**Exercise objective**
Copy the lines below character for character, from the line with "еле Volkswagen Passat B5 (1996 —" to the line with "KURZER BLICK", including both of those lines.

**Stored data entries**
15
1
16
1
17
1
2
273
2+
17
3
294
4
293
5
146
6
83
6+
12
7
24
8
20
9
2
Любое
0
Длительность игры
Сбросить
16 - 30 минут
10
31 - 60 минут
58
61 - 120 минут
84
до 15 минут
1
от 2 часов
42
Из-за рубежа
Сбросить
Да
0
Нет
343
* * *
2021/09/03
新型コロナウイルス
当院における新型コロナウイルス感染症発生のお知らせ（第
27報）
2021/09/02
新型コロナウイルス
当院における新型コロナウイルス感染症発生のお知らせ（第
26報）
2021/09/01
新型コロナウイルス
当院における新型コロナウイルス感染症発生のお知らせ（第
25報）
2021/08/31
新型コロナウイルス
--
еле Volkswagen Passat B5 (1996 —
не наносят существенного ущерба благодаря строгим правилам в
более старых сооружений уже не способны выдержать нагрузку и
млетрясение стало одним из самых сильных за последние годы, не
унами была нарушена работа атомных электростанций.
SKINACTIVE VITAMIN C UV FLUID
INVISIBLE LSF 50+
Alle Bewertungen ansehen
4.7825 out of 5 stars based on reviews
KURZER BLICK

**Exercise solution**
еле Volkswagen Passat B5 (1996 —
не наносят существенного ущерба благодаря строгим правилам в
более старых сооружений уже не способны выдержать нагрузку и
млетрясение стало одним из самых сильных за последние годы, не
унами была нарушена работа атомных электростанций.
SKINACTIVE VITAMIN C UV FLUID
INVISIBLE LSF 50+
Alle Bewertungen ansehen
4.7825 out of 5 stars based on reviews
KURZER BLICK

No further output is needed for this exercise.